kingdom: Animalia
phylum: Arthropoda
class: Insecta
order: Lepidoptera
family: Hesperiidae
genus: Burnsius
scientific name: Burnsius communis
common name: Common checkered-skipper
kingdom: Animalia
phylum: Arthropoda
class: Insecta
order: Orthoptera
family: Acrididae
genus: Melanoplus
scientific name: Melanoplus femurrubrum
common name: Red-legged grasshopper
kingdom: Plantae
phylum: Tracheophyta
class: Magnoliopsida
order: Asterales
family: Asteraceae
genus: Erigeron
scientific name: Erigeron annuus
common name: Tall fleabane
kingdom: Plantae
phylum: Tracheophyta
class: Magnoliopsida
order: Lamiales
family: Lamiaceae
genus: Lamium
____
◆ TASK STATEMENT
Transcribe the lines above exactly, starting with the line that contains "family: Asteraceae" and continuing through the final line, with both ends included.

◆ ANSWER FOR THIS EXERCISE
family: Asteraceae
genus: Erigeron
scientific name: Erigeron annuus
common name: Tall fleabane
kingdom: Plantae
phylum: Tracheophyta
class: Magnoliopsida
order: Lamiales
family: Lamiaceae
genus: Lamium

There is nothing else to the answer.